[CHAPTER XX]

SUVA TO HONOLULU

At five o'clock in the afternoon of the 2nd of July we weighed anchor and slipped from the quietness of Suva harbour out into a roystering east wind that was playing all manner of strange pranks with the placid sea we had come in through a week previously. For steep, short seas and uncomfortable small-schooner weather, nothing quite equals one of these reef-locked stretches of the south-west Pacific with a stiff blow on. The ever-imminent bottom, constantly dragging on the waves, retards them below and lets them keep going above, producing seas something between ocean swells and lines of surf. Sailing with seas of this description coming anywhere forward of the beam is like tobogganing on an uncleared mountainside.

Hardly was the yacht clear of the harbour before we were forced to begin shortening canvas, and by eight o'clock double reefs had been tied in the mainsail and foresail and the bonnet taken out of the forestay-sail. Even then she made bad weather of it.

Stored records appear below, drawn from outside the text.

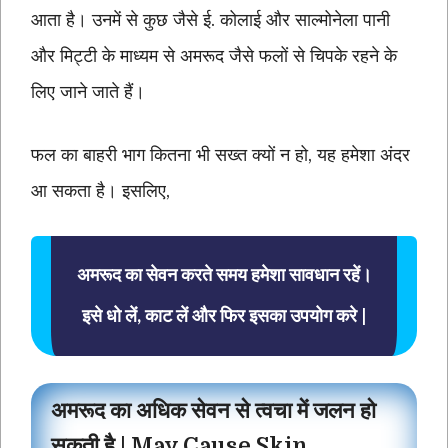
आता है। उनमें से कुछ जैसे ई. कोलाई और साल्मोनेला पानी
और मिट्टी के माध्यम से अमरूद जैसे फलों से चिपके रहने के
लिए जाने जाते हैं।
फल का बाहरी भाग कितना भी सख्त क्यों न हो, यह हमेशा अंदर
आ सकता है। इसलिए,
अमरूद का सेवन करते समय हमेशा सावधान रहें।
इसे धो लें, काट लें और फिर इसका उपयोग करे |
अमरूद का अधिक सेवन से त्वचा में जलन हो
सकती है | May Cause Skin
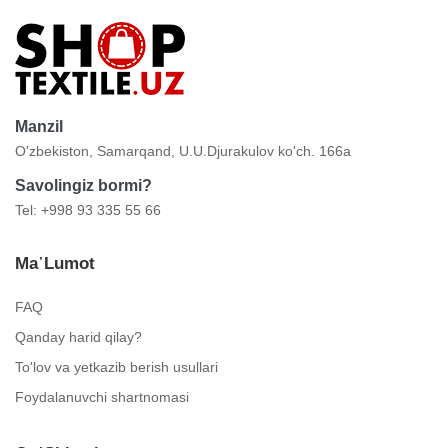
Manzil
O'zbekiston, Samarqand, U.U.Djurakulov ko'ch. 166a
Savolingiz bormi?
Tel: +998 93 335 55 66
Ma᾿lumot
FAQ
Qanday harid qilay?
To'lov va yetkazib berish usullari
Foydalanuvchi shartnomasi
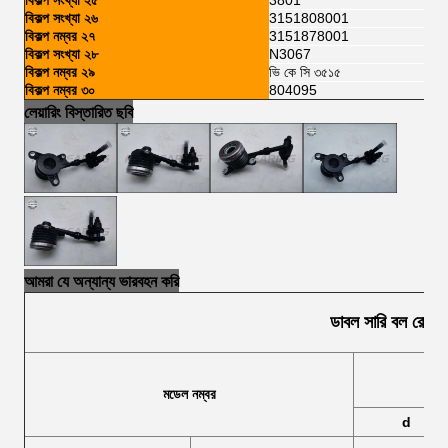
বিকল্প সংখ্যা ২৫
3801
বিকল্প সংখ্যা ২৬
3151808001
বিকল্প নম্বর ২৭
3151878001
বিকল্প সংখ্যা ২৮
N3067
বিকল্প নম্বর ২৯
ভি কে সি ৩৫১৫
বিকল্প নম্বর ৩০
804095
লেয়ারিং বিস্তারিত ছবি
আমরা যে অন্যান্য ভারবহন করি
ডাবল সারি বল রোলার 
মডেল নম্বর
d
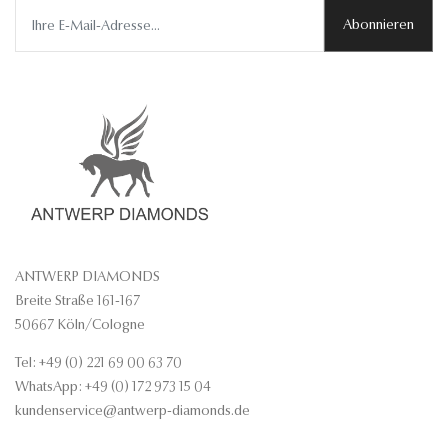
Abonnieren
ANTWERP DIAMONDS
Breite Straße 161-167
50667 Köln/Cologne
Tel: +49 (0) 221 69 00 63 70
WhatsApp: +49 (0) 172 973 15 04
kundenservice@antwerp-diamonds.de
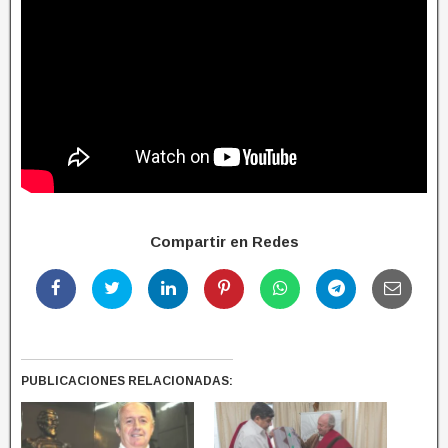
Compartir en Redes
PUBLICACIONES RELACIONADAS:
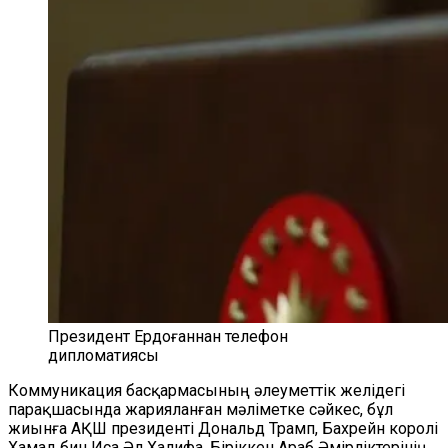
Президент Ердоғаннан телефон
дипломатиясы
Коммуникация басқармасының әлеуметтік желідегі
парақшасында жарияланған мәліметке сәйкес, бұл
жиынға АҚШ президенті Дональд Трамп, Бахрейн королі
Хамад бин Иса Әл Халифа, Біріккен Араб Әмірліктерінің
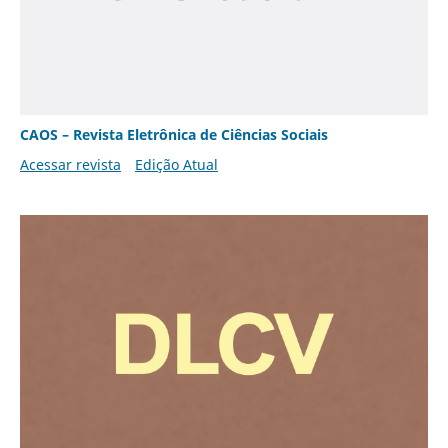
CAOS – Revista Eletrônica de Ciências Sociais
Acessar revista
Edição Atual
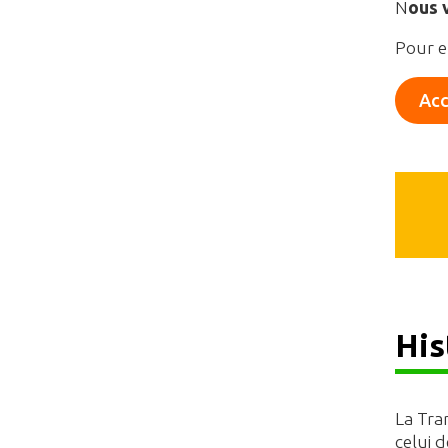
N
ous 
Pour en
Acc
His
La Tran
celui d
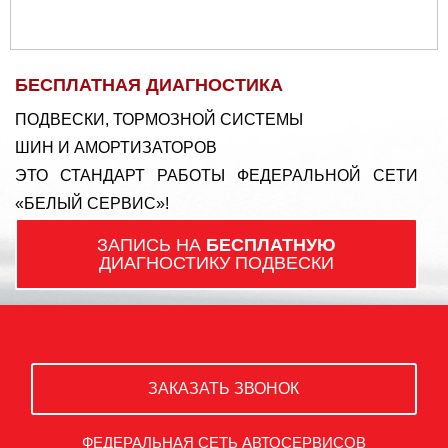
БЕСПЛАТНАЯ ДИАГНОСТИКА
ПОДВЕСКИ, ТОРМОЗНОЙ СИСТЕМЫ
ШИН И АМОРТИЗАТОРОВ
ЭТО СТАНДАРТ РАБОТЫ ФЕДЕРАЛЬНОЙ СЕТИ
«БЕЛЫЙ СЕРВИС»!
ЗАПИСЬ НА
БЕСПЛАТНУЮ
ДИАГНОСТИКУ ПОДВЕСКИ
ЗАКАЗАТЬ ЗВОНОК
ФЕДЕРАЛЬНАЯ СЕТЬ АВТОСЕРВИСОВ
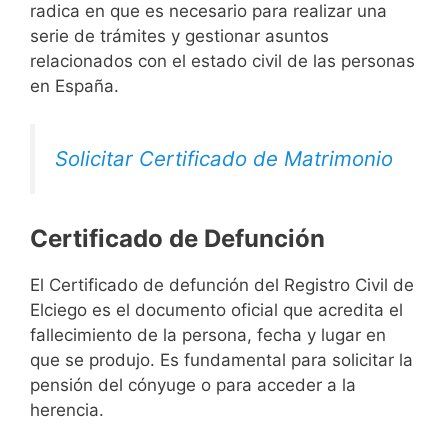
radica en que es necesario para realizar una
serie de trámites y gestionar asuntos
relacionados con el estado civil de las personas
en España.
Solicitar Certificado de Matrimonio
Certificado de Defunción
El Certificado de defunción del Registro Civil de
Elciego es el documento oficial que acredita el
fallecimiento de la persona, fecha y lugar en
que se produjo. Es fundamental para solicitar la
pensión del cónyuge o para acceder a la
herencia.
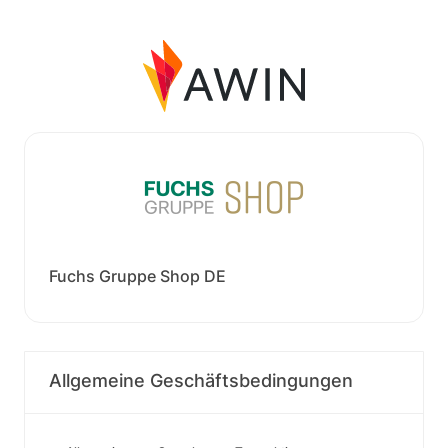
Fuchs Gruppe Shop DE
Allgemeine Geschäftsbedingungen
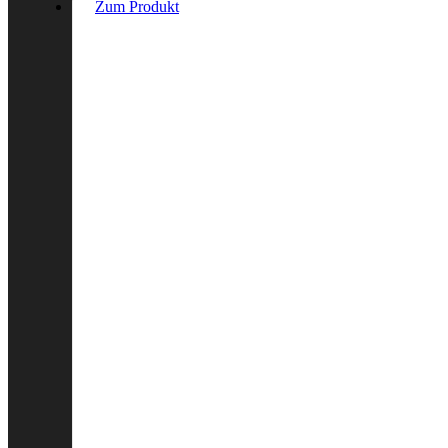
Zum Produkt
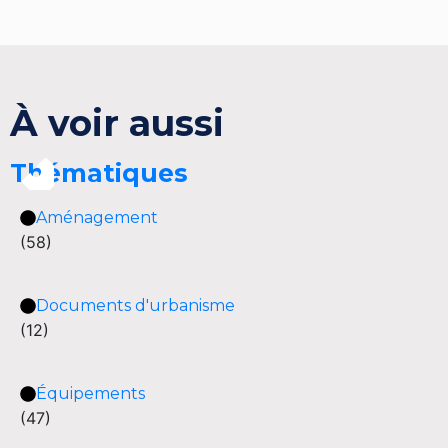
À voir aussi
Thématiques
Aménagement
(58)
Documents d'urbanisme
(12)
Équipements
(47)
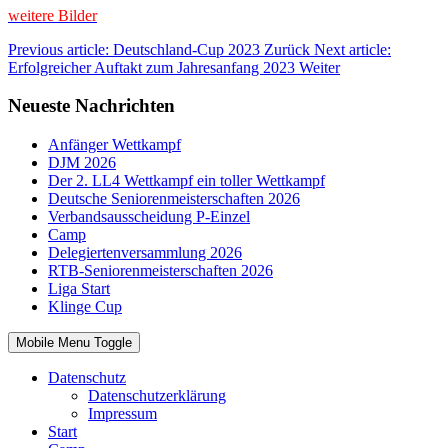
weitere Bilder
Previous article: Deutschland-Cup 2023
Zurück
Next article:
Erfolgreicher Auftakt zum Jahresanfang 2023
Weiter
Neueste Nachrichten
Anfänger Wettkampf
DJM 2026
Der 2. LL4 Wettkampf ein toller Wettkampf
Deutsche Seniorenmeisterschaften 2026
Verbandsausscheidung P-Einzel
Camp
Delegiertenversammlung 2026
RTB-Seniorenmeisterschaften 2026
Liga Start
Klinge Cup
Mobile Menu Toggle
Datenschutz
Datenschutzerklärung
Impressum
Start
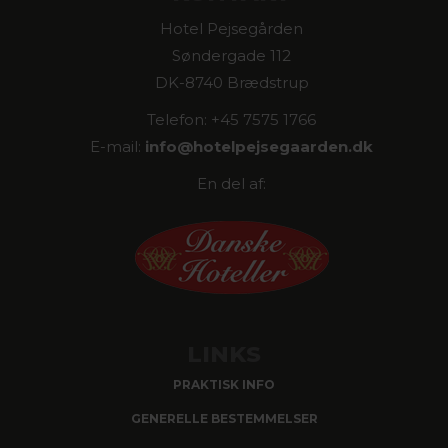
Hotel Pejsegården
Søndergade 112
DK-8740 Brædstrup
Telefon: +45 7575 1766
E-mail:
info@
hotelpejsegaarden.dk
En del af:
LINKS
PRAKTISK INFO
GENERELLE BESTEMMELSER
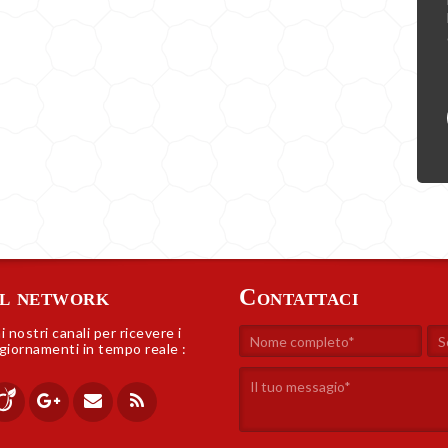
l network
Contattaci
ai nostri canali per ricevere i
giornamenti in tempo reale :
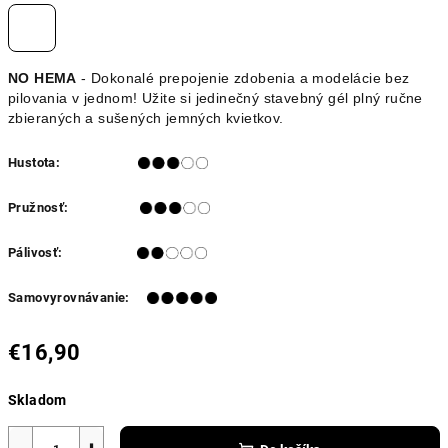
NO HEMA
- Dokonalé prepojenie zdobenia a modelácie bez
pilovania v jednom! Užite si jedinečný stavebný gél plný ručne
zbieraných a sušených jemných kvietkov.
Hustota:
Pružnosť:
Pálivosť:
Samovyrovnávanie:
€16,90
Jednotková
Skladom
cena:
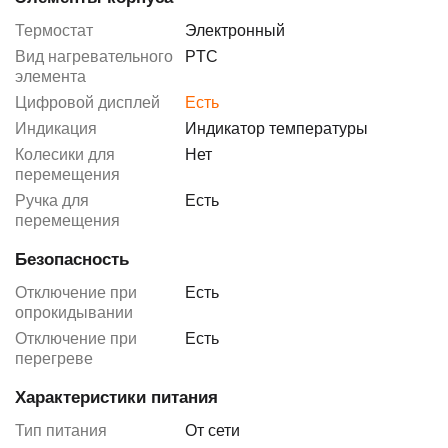
Термостат
Электронный
Вид нагревательного
PTC
элемента
Цифровой дисплей
Есть
Индикация
Индикатор температуры
Колесики для
Нет
перемещения
Ручка для
Есть
перемещения
Безопасность
Отключение при
Есть
опрокидывании
Отключение при
Есть
перегреве
Характеристики питания
Тип питания
От сети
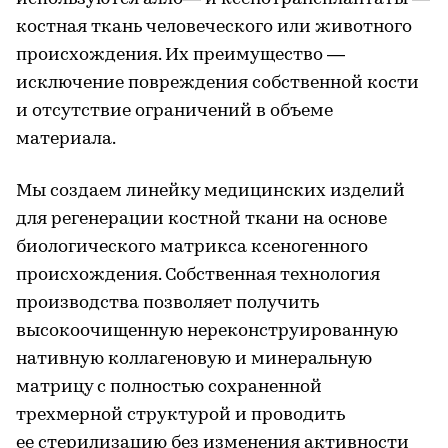
костная ткань человеческого или животного
происхождения. Их преимущество —
исключение повреждения собственной кости
и отсутствие ограничений в объеме
материала.
Мы создаем линейку медицинских изделий
для регенерации костной ткани на основе
биологического матрикса ксеногенного
происхождения. Собственная технология
производства позволяет получить
высокоочищенную нереконструированную
нативную коллагеновую и минеральную
матрицу с полностью сохраненной
трехмерной структурой и проводить
ее стерилизацию без изменения активности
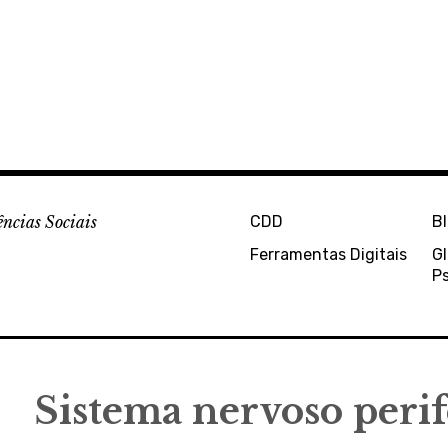
ências Sociais
CDD
B
Ferramentas Digitais
Gl
Ps
Sistema nervoso perif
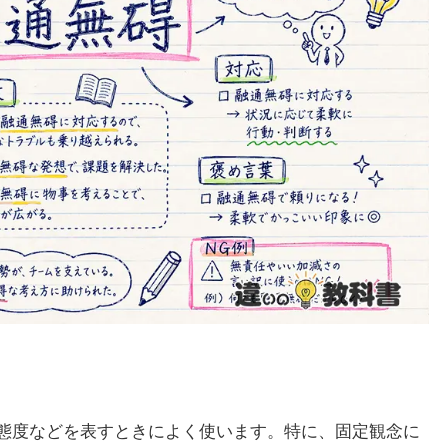
態度などを表すときによく使います。特に、固定観念に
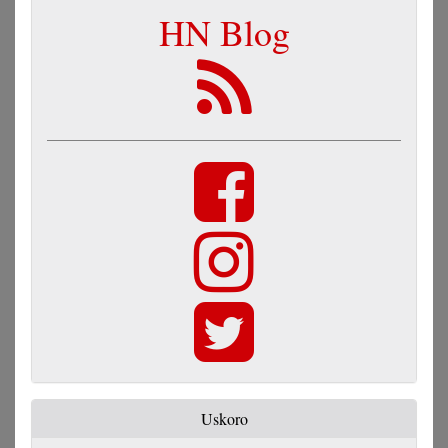
HN Blog
Uskoro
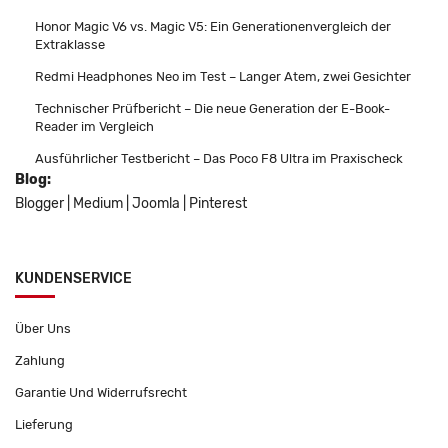
Honor Magic V6 vs. Magic V5: Ein Generationenvergleich der
Extraklasse
Redmi Headphones Neo im Test – Langer Atem, zwei Gesichter
Technischer Prüfbericht – Die neue Generation der E-Book-
Reader im Vergleich
Ausführlicher Testbericht – Das Poco F8 Ultra im Praxischeck
Blog:
Blogger
|
Medium
|
Joomla
|
Pinterest
KUNDENSERVICE
Über Uns
Zahlung
Garantie Und Widerrufsrecht
Lieferung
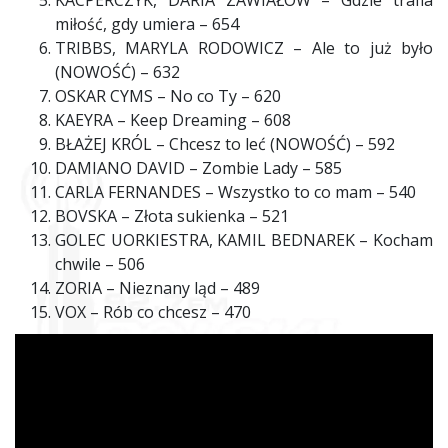
KACPERCZYK, DARIA ZAWIAŁOW – Gdzie trafia
miłość, gdy umiera – 654
TRIBBS, MARYLA RODOWICZ – Ale to już było
(NOWOŚĆ) – 632
OSKAR CYMS – No co Ty – 620
KAEYRA – Keep Dreaming – 608
BŁAŻEJ KRÓL – Chcesz to leć (NOWOŚĆ) – 592
DAMIANO DAVID – Zombie Lady – 585
CARLA FERNANDES – Wszystko to co mam – 540
BOVSKA – Złota sukienka – 521
GOLEC UORKIESTRA, KAMIL BEDNAREK – Kocham
chwile – 506
ZORIA – Nieznany ląd – 489
VOX – Rób co chcesz – 470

She would make a terrific leap skyward, almost standing on her rudder in an effort to clear an advancing wave, and then crash thunderingly down and bore her nose deep into the green water of the next sea before her bows began lifting again. There was not a great deal of weight behind the seas and they did little damage; but all night long they shook the yacht as a terrier does a rat, carried away a couple of boat-loads of fresh fruit contributed by our Suva friends, and made sleeping an impossibility. By morning a falling wind and sea made it possible to shake the reefs out of the foresail and put the bonnet back into the forestay-sail, but the mainsail languished all day with the most of its length along the boom.

Early in the morning of the 4th the yacht crossed the 180th Meridian, carrying us back to West Longitude. Regarding the unusual sequence of days on this occasion the "Ladies' Log" has the following entry under date of July 3rd:

"Yesterday it was Sunday, the 3rd; today, from twelve P. M. to four A. M., it was the Fourth of July. Then we crossed the 180th Meridian, and it was again Sunday, the 3rd. Tomorrow we will have a continuation of the Fourth which we started this morning. This figures out at one and five-sixths Sundays and one and one-sixth Fourths of July, making a total of three complete and consecutive holidays on which, according to nautical custom, the cook must provide us with 'duff.'"

Levity of the "Ladies' Log" aside, the coincidence was a most remarkable one.

It was possibly the first fragment of the Fourth struggling to join forces with the unbroken one that followed which caused an hour's diversion on the morning of the latter which was quite sufficient in itself to stand for an Independence Day celebration. The wind had been light but steady from E.S.E. all day, and when darkness fell there was nothing in the smooth sea, clear sky and high barometer to point any reason for not carrying the light sails all night. An easy nine miles an hour was averaged all through the first watch, and a freshening of the breeze shortly after the sounding of midnight had ushered in the Fourth was responsible for better than ten miles being run in the hour immediately following. Shortly after one o'clock the breeze, quite without warning, suddenly fell light, and all in a minute the celebration was on. What it was we managed to agree upon the next morning, and as to why it was the coming day also brought considerable enlightenment; how it was depended largely upon one's viewpoint, and no two of us appear to have seen it quite in the same way. I, sleeping on a cabin transom when the thing happened, can merely set down my own impressions.